Ce projet, porté par le député Hicham Sifer, vise à adapter le cadre juridique régissant la nationalité aux dispositions de la Constitution et aux engagements internationaux de l’Algérie, en particulier concernant les cas de déchéance.

Une mesure exceptionnelle et encadrée
Dans son intervention, M. Sifer a précisé que la déchéance de la nationalité algérienne, qu’elle soit d’origine ou acquise, «n’est pas une règle générale mais une mesure exceptionnelle». Elle ne peut être appliquée que dans des cas rares et avérés, liés à une atteinte délibérée aux intérêts supérieurs de la patrie ou à un manquement manifeste au devoir de loyauté. Le député a insisté sur le fait que la proposition ne remet nullement en cause le principe de la double nationalité, mais qu’elle encadre son usage afin d’éviter toute exploitation visant à se soustraire aux responsabilités ou à porter atteinte à la sécurité de l’État. Le texte définit avec précision les actes graves pouvant entraîner la déchéance : atteinte à la sécurité et à l’unité nationale, allégeance envers un État étranger, collaboration avec des parties hostiles, adhésion ou soutien à des groupes terroristes ou subversifs, financement ou propagande
en leur faveur.

La position du gouvernement
Le ministre de la Justice, garde des Sceaux, Lotfi Boudjemaa, a indiqué que le gouvernement, après examen, a jugé la proposition conforme aux conditions procédurales et de forme prévues par la Constitution. Toutefois, il a souligné la nécessité de renforcer son adaptation aux mécanismes
internationaux en vigueur, lesquels permettent aux États de recourir à la déchéance de la nationalité
– y compris d’origine – uniquement dans des cas exceptionnels et clairement définis.
Le ministre a insisté sur l’importance de garanties procédurales solides.
Il a évoqué l’obligation de fournir des preuves cohérentes et irréfutables attestant des actes graves reprochés, ainsi que l’obligation d’informer préalablement la personne concernée des faits qui lui sont imputés. L’examen des dossiers de déchéance sera confié à une instance spécialisée, qui émettra une décision sous forme de décret présidentiel, conformément aux dispositions légales en vigueur.

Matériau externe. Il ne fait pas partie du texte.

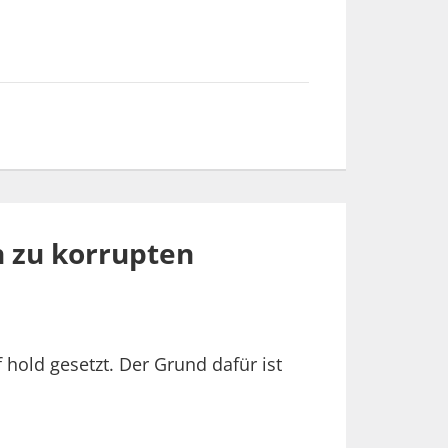
 zu korrupten
 hold gesetzt. Der Grund dafür ist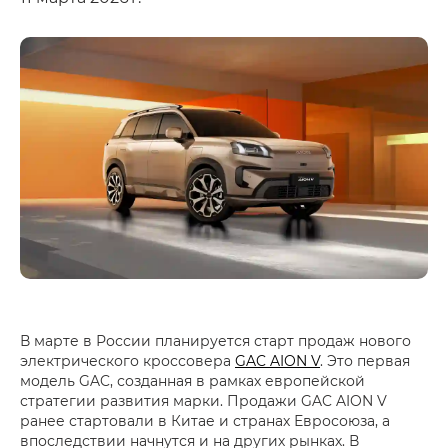
В марте в России планируется старт продаж нового
электрического кроссовера
GAC AION V
. Это первая
модель GAC, созданная в рамках европейской
стратегии развития марки. Продажи GAC AION V
ранее стартовали в Китае и странах Евросоюза, а
впоследствии начнутся и на других рынках. В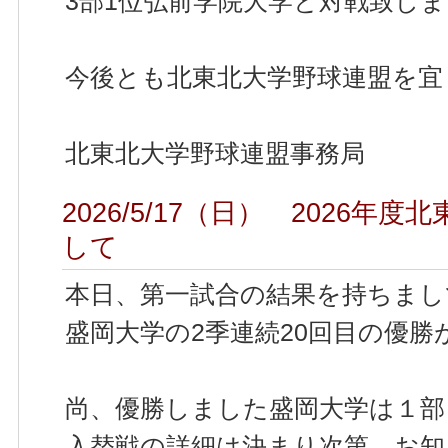
3部1位弘前学院大学と対戦致し
今後とも北東北大学野球連盟を宜
北東北大学野球連盟事務局
2026/5/17（日） 2026
して
本日、第一試合の結果を持ちまし
盛岡大学の2季連続20回目の優勝
尚、優勝しました盛岡大学は１部
入替戦の詳細は決まり次第、お知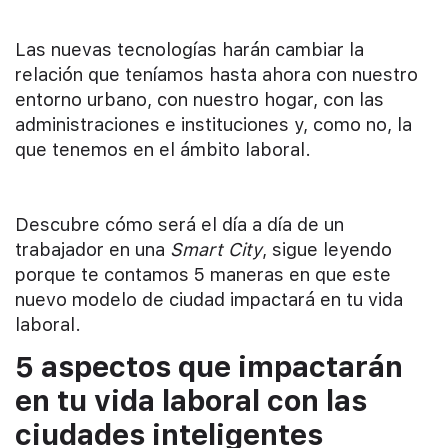
Las nuevas tecnologías harán cambiar la
relación que teníamos hasta ahora con nuestro
entorno urbano, con nuestro hogar, con las
administraciones e instituciones y, como no, la
que tenemos en el ámbito laboral.
Descubre cómo será el día a día de un
trabajador en una
Smart City
, sigue leyendo
porque te contamos 5 maneras en que este
nuevo modelo de ciudad impactará en tu vida
laboral.
5 aspectos que impactarán
en tu vida laboral con las
ciudades inteligentes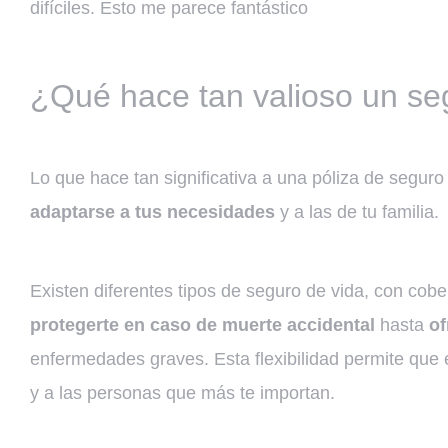
difíciles. Esto me parece fantástico
¿Qué hace tan valioso un se
Lo que hace tan significativa a una póliza de segur
adaptarse a tus necesidades
y a las de tu familia.
Existen diferentes tipos de seguro de vida, con cobe
protegerte en caso de muerte accidental
hasta
of
enfermedades graves. Esta flexibilidad permite que el
y a las personas que más te importan.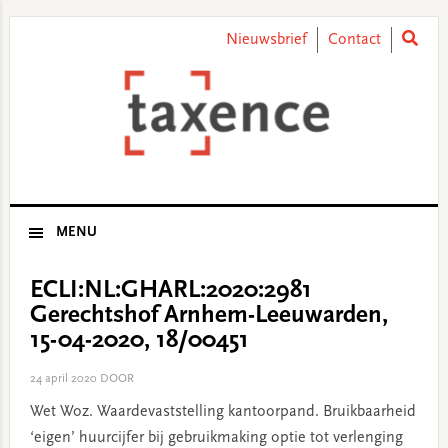
Skip
Skip
Skip
Skip
to
to
to
to
Nieuwsbrief
Contact
primary
main
primary
footer
navigation
content
sidebar
MENU
ECLI:NL:GHARL:2020:2981
Gerechtshof Arnhem-Leeuwarden,
15-04-2020, 18/00451
24 april 2020
DOOR
Wet Woz. Waardevaststelling kantoorpand. Bruikbaarheid
‘eigen’ huurcijfer bij gebruikmaking optie tot verlenging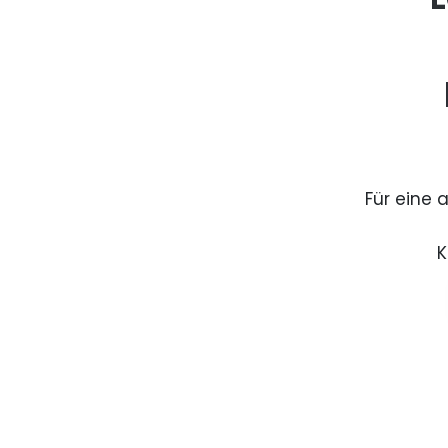
Für eine 
K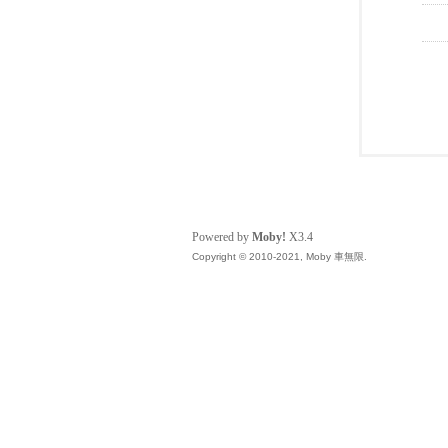
Powered by
Moby!
X3.4
Copyright © 2010-2021, Moby 車無限.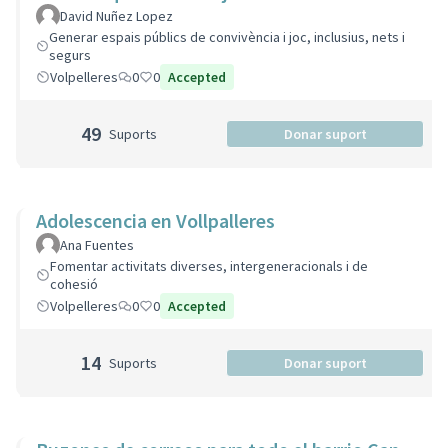
David Nuñez Lopez
Generar espais públics de convivència i joc, inclusius, nets i
segurs
Volpelleres
0
0
Accepted
49
Suports
Donar suport
Adolescencia en Vollpalleres
Ana Fuentes
Fomentar activitats diverses, intergeneracionals i de
cohesió
Volpelleres
0
0
Accepted
14
Suports
Donar suport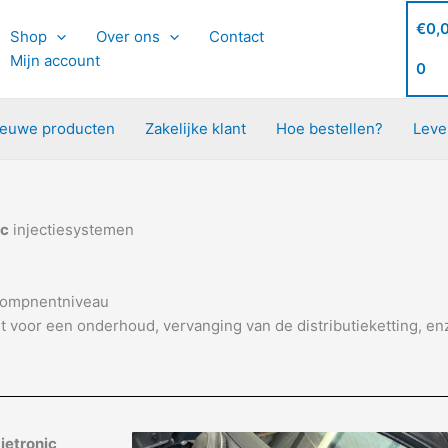
€
0,
Shop
Over ons
Contact
Mijn account
0
ieuwe producten
Zakelijke klant
Hoe bestellen?
Leve
ic
injectiesystemen
ompnentniveau
 voor een onderhoud, vervanging van de distributieketting, en
jetronic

Une réforme inscrite dans une vision globale
Au-delà de l’aspect juridique, cette révision s’inscrit dans une vision plus large de consolidation de l’État de droit et de protection des intérêts supérieurs de la nation. Elle vise à doter l’Algérie d’un instrument juridique moderne, capable de répondre aux défis sécuritaires et politiques contemporains, tout en respectant les engagements internationaux du pays.
Le débat à l’APN reflète la volonté des institutions de concilier la préservation de la souveraineté nationale avec le respect des droits fondamentaux. En ce sens, la proposition de loi constitue une étape importante dans l’évolution du cadre juridique de la nationalité, en renforçant la transparence, la responsabilité et la cohérence avec les standards internationaux.
Fateh H.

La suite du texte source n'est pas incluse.